_What is needed_:
Filter the entries below and copy every line that contains the string "district". Matching is case-sensitive.

_Given entries_:
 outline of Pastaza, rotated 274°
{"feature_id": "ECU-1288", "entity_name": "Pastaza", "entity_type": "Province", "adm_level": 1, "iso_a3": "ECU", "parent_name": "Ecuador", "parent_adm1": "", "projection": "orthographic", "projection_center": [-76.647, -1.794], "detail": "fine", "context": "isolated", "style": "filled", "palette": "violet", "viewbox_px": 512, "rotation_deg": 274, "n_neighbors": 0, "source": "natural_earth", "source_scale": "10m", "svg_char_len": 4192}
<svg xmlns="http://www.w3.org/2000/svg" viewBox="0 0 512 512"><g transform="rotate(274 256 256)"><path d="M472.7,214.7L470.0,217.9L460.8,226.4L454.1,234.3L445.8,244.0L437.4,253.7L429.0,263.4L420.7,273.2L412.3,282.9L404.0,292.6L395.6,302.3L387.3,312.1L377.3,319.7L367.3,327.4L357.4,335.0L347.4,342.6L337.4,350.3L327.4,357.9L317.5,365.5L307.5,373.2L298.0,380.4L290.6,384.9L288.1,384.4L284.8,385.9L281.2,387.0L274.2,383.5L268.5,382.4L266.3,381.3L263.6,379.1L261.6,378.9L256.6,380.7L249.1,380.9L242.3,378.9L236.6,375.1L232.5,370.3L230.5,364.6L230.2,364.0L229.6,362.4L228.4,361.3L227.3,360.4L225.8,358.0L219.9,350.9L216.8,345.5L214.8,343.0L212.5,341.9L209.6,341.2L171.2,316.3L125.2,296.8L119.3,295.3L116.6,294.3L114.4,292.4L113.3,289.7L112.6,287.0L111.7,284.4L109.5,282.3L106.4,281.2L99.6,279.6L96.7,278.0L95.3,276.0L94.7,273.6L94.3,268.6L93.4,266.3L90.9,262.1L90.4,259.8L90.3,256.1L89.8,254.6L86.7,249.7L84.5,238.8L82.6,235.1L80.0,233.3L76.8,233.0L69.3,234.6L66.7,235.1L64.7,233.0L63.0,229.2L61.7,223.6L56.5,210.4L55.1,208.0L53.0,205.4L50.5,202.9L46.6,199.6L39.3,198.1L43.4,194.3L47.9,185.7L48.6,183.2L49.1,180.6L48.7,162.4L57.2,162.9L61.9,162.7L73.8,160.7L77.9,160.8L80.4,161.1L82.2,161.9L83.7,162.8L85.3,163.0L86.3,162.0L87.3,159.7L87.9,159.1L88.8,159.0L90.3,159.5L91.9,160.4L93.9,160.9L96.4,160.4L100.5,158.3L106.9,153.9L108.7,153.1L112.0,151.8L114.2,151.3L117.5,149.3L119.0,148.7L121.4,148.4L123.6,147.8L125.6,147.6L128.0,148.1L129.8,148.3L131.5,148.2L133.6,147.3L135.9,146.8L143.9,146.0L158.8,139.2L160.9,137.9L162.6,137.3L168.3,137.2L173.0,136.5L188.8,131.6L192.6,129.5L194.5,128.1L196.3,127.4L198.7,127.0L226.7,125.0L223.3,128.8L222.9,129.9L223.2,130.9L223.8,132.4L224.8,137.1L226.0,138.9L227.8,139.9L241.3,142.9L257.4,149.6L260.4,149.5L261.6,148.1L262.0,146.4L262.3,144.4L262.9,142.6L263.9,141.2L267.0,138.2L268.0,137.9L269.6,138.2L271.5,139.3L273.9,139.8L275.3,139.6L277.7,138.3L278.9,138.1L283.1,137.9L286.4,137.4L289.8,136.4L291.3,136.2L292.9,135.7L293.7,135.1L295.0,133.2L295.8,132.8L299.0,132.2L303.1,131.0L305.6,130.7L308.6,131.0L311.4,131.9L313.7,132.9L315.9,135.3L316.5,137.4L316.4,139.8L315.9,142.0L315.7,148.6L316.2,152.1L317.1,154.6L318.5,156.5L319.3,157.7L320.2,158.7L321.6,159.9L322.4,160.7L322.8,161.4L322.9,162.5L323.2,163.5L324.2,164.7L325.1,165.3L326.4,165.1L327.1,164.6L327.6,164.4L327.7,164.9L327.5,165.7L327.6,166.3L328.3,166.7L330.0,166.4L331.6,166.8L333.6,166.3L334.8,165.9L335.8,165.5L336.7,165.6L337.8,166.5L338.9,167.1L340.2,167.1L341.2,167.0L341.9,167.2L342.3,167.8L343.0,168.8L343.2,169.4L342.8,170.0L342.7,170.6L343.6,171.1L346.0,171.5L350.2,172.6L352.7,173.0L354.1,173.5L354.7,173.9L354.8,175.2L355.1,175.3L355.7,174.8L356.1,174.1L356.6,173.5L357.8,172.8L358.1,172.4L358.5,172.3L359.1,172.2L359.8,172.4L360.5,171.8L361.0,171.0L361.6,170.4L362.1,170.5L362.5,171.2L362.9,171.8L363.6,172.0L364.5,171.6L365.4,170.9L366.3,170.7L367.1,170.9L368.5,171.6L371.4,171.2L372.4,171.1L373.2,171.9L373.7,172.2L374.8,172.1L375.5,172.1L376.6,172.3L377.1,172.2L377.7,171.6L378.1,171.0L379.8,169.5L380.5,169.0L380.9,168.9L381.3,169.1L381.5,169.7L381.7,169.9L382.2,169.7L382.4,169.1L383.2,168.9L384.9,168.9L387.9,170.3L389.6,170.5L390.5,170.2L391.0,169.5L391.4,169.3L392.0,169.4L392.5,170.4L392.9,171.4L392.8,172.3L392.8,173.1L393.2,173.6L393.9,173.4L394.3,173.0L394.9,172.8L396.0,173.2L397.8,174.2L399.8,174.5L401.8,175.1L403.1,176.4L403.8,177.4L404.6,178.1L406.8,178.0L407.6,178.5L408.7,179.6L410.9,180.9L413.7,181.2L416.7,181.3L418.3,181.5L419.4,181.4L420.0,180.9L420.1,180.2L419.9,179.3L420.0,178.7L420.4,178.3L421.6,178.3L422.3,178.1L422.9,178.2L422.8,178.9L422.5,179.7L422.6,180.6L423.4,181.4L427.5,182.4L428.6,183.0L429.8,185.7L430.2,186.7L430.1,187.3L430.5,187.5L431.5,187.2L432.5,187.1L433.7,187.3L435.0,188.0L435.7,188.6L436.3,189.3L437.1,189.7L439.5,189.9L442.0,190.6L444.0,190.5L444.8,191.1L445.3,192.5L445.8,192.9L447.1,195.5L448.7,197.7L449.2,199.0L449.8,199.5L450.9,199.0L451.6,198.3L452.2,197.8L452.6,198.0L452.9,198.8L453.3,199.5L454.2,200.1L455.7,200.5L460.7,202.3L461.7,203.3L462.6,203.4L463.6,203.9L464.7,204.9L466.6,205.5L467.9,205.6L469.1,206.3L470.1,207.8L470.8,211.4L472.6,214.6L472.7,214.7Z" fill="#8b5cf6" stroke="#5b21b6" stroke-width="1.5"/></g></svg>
...
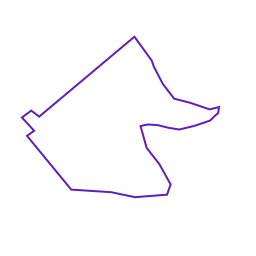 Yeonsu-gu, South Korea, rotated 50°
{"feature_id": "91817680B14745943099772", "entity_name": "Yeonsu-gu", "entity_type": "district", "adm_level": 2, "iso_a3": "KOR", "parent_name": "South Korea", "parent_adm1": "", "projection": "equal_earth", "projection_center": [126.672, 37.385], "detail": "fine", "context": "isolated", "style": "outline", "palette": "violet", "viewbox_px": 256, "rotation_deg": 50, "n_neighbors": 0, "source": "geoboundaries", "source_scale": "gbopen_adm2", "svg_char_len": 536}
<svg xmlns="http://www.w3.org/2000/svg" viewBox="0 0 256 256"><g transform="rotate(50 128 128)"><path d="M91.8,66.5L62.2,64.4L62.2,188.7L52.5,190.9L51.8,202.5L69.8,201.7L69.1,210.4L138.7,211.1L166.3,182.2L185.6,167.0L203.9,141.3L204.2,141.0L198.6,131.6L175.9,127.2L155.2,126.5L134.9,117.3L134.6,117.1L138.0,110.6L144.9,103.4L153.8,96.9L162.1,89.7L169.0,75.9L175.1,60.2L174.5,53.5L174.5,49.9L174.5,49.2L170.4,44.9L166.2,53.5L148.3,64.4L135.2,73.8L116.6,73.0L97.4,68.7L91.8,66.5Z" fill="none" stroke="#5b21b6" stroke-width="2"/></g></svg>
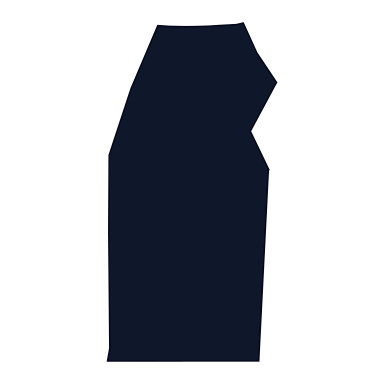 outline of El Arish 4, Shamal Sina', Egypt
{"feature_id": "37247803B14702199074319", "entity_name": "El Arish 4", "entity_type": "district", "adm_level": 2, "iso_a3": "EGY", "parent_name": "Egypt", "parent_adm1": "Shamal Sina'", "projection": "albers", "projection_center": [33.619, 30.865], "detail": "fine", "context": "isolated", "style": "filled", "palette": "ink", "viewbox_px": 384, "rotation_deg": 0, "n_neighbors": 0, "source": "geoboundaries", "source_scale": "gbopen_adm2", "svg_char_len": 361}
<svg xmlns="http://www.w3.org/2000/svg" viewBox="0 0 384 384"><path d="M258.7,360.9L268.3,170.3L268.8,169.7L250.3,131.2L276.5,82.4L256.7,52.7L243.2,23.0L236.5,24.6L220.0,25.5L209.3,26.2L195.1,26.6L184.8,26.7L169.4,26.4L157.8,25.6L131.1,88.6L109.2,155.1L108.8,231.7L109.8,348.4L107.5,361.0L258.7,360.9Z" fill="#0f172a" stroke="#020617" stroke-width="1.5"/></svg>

_Exercise result_:
{"feature_id": "91817680B14745943099772", "entity_name": "Yeonsu-gu", "entity_type": "district", "adm_level": 2, "iso_a3": "KOR", "parent_name": "South Korea", "parent_adm1": "", "projection": "equal_earth", "projection_center": [126.672, 37.385], "detail": "fine", "context": "isolated", "style": "outline", "palette": "violet", "viewbox_px": 256, "rotation_deg": 50, "n_neighbors": 0, "source": "geoboundaries", "source_scale": "gbopen_adm2", "svg_char_len": 536}
{"feature_id": "37247803B14702199074319", "entity_name": "El Arish 4", "entity_type": "district", "adm_level": 2, "iso_a3": "EGY", "parent_name": "Egypt", "parent_adm1": "Shamal Sina'", "projection": "albers", "projection_center": [33.619, 30.865], "detail": "fine", "context": "isolated", "style": "filled", "palette": "ink", "viewbox_px": 384, "rotation_deg": 0, "n_neighbors": 0, "source": "geoboundaries", "source_scale": "gbopen_adm2", "svg_char_len": 361}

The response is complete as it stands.